The State, too, is somewhat limited, mainly by having to negotiate with the UK as part of the EU27. Nonetheless, it is critically important we play an active and focused role. A wide range of supports for businesses must be sought, including temporary relaxation of state aid rules, new training and support in market diversification, better linkages to multinational supply chains, increased access to affordable credit, better access to government procurement contracts and help in establishing bases in the UK. A transition period should be sought, to ensure no trade ‘cliff’ is hit. The Common Travel Area must be protected, and Ireland should push for trade barriers to be as small as possible, be they tariffs, quotas, regulations, standards, or anything else. At the same time, it is essential that the tax base is protected, (e.g. by ensuring the so-called vulture funds are adequately taxed), in order to invest in areas like education, training and infrastructure. The border regions, which are particularly at risk, should have specific funding allocated to help deal with Brexit. The North should have special status, allowing it to function as a hybrid between the UK and the EU.
All of this requires political leadership, which is why a Minister for Brexit should be appointed. To date, we’ve been told this wasn’t necessary, as An Taoiseach Enda Kenny is our man in Europe, with the necessary experience and relationships. But that’s going to change. It will be several months before a new Taoiseach is in place, followed by a Cabinet reshuffle, then new ministers taking time to get on top of their briefs. In the meantime, Article 50 will be triggered, the detailed parameters for talks will be developed, and the formal negotiations will have started. A Brexit Minister would, at a minimum, provide focus and coordination at a senior political level during all of this change.

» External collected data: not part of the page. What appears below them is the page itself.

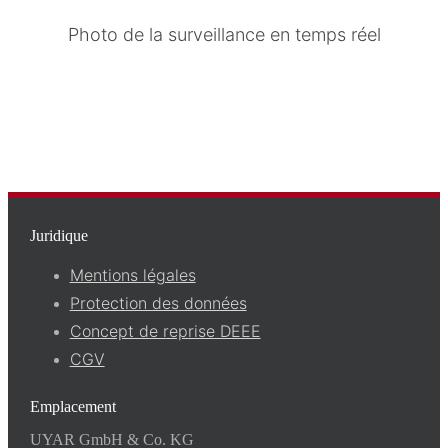
Photo de la surveillance en temps réel
Juridique
Mentions légales
Protection des données
Concept de reprise DEEE
CGV
Emplacement
UYAR GmbH & Co. KG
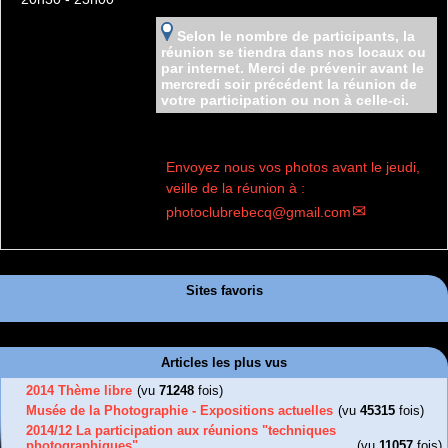
Selon le nombre de participants, la
réunion se tiendra dans nos locaux ou
par internet. Merci de prévenir avant le
mercredi soir précédent la réunion de
votre participation ou non à celle-ci.
Envoyez nous vos photos avant le jeudi,
veille de la réunion à :
photoclubrebecq@gmail.com
Sites favoris
Articles les plus vus
2014 Thème libre
(vu
71248
fois)
Musée de la Photographie - Expositions actuelles
(vu
45315
fois)
2014/12 La participation aux réunions "techniques
photographiques"
(vu
11057
fois)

The Taoiseach recently described what’s coming as ‘the most important negotiations in our history as an independent state’. Brexit concerns Northern Ireland and the peace process. It concerns the future of the Republic in an EU without the UK. It concerns the close cultural and social links between the UK and Ireland. And it concerns trade. With so many moving parts, it’s impossible to know what’s going to happen. However, Brexit is first and foremost a political problem that requires a political solution. Right now, tensions are high in London and Brussels. But economic reality will bite sooner or later, and Ireland must be well positioned, and prepared, to help find a political solution that entails as little change as possible.